§ **WORK REQUIRED**:
Pick out every line of the data that contains the string "dashed". Case counts.
* Start MATERIAL PROVIDED *
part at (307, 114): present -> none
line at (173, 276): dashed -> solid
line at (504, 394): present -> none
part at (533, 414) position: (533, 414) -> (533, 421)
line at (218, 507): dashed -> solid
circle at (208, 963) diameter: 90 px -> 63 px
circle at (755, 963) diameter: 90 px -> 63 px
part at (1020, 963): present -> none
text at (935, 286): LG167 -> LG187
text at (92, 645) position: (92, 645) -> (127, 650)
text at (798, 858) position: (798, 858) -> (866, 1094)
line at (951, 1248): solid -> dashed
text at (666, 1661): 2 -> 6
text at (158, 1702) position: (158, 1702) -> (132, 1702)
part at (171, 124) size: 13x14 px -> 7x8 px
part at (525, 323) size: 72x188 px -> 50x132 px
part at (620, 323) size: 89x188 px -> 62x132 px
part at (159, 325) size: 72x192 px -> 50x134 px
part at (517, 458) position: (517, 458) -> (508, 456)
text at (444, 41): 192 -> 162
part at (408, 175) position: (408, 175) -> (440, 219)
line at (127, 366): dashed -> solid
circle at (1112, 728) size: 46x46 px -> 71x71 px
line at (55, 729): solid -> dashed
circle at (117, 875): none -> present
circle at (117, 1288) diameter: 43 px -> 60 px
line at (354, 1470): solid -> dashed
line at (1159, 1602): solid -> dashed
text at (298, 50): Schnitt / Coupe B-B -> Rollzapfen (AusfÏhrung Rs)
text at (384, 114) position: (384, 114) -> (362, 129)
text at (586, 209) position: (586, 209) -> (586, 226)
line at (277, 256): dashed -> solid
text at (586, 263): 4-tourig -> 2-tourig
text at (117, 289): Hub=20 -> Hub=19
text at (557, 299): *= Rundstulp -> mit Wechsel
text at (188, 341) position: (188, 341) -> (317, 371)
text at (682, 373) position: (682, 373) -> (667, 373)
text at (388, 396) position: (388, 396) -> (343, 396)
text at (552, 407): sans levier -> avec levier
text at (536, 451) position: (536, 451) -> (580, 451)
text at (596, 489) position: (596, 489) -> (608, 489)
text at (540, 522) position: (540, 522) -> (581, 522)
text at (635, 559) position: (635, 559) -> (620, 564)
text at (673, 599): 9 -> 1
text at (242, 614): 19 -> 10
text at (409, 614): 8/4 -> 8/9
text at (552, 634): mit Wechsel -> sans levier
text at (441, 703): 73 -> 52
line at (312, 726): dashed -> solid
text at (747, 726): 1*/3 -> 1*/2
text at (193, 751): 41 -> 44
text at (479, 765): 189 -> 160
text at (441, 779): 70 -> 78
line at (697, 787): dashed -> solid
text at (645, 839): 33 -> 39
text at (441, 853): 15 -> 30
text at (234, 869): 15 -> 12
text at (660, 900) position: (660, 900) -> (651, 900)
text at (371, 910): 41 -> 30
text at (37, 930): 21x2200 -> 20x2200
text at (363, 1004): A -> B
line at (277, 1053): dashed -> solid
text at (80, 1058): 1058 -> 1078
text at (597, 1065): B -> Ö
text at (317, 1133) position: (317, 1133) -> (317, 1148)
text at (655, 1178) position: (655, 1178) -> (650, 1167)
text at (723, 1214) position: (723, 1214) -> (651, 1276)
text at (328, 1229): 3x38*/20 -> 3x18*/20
* End MATERIAL PROVIDED *
§ **WRITTEN SOLUTION**:
line at (173, 276): dashed -> solid
line at (218, 507): dashed -> solid
line at (951, 1248): solid -> dashed
line at (127, 366): dashed -> solid
line at (55, 729): solid -> dashed
line at (354, 1470): solid -> dashed
line at (1159, 1602): solid -> dashed
line at (277, 256): dashed -> solid
line at (312, 726): dashed -> solid
line at (697, 787): dashed -> solid
line at (277, 1053): dashed -> solid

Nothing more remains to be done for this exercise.